» **About this exercise**
Scan the data beneath this task and copy each line that includes "Riviere".
....................
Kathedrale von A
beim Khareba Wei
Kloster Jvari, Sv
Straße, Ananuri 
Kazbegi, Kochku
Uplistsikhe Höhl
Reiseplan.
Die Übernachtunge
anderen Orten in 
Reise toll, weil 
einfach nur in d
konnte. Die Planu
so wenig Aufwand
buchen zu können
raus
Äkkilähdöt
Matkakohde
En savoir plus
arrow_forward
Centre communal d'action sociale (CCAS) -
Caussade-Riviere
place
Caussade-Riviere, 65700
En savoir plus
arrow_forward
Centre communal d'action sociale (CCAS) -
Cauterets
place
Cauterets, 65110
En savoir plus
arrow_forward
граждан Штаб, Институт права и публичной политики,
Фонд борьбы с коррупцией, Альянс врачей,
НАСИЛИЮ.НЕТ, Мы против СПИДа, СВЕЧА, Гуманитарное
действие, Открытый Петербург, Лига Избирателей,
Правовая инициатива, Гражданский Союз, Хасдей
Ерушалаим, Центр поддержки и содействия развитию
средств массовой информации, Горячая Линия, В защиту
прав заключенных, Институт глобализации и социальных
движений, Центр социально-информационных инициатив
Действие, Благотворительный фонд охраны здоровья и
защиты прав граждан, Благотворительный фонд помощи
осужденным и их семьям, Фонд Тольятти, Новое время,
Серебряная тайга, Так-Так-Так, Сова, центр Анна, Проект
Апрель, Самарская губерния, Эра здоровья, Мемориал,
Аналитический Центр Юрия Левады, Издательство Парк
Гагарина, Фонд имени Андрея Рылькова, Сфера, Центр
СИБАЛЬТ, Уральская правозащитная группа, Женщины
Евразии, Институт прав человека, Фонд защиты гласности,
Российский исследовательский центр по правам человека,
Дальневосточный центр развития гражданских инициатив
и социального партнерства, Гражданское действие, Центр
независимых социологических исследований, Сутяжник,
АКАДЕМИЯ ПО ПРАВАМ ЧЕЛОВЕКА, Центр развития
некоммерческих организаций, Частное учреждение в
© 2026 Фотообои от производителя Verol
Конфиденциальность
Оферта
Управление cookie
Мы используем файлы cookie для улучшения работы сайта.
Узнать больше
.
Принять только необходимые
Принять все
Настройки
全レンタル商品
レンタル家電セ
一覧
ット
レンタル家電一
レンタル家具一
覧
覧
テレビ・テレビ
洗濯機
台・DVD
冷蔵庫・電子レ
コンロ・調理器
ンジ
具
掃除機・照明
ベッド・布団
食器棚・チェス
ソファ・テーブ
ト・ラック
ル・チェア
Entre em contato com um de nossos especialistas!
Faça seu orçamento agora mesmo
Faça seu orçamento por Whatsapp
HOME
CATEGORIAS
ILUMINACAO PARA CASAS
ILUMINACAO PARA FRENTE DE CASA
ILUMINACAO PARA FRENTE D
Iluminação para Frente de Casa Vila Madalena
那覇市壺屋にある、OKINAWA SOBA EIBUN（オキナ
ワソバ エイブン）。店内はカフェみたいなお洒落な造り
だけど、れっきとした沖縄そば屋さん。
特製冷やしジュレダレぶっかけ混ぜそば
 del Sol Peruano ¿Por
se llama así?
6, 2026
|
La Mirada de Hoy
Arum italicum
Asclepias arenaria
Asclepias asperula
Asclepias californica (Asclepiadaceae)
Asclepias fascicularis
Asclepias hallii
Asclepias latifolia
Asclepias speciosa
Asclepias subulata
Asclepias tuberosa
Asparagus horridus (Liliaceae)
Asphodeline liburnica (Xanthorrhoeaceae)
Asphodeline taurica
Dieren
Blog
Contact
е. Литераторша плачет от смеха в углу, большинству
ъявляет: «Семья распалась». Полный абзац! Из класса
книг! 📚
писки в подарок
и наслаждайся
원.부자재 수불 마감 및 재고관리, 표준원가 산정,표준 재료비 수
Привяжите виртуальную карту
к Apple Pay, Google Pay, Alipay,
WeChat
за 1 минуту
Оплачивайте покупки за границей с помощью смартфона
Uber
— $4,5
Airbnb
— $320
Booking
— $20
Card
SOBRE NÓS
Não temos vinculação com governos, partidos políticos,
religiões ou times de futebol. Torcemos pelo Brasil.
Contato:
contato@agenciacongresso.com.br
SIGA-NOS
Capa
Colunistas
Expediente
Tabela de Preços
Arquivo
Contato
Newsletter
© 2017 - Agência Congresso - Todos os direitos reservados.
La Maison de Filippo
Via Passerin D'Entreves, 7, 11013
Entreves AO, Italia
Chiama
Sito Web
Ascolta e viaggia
....................
» **Task result**
Caussade-Riviere
Caussade-Riviere, 65700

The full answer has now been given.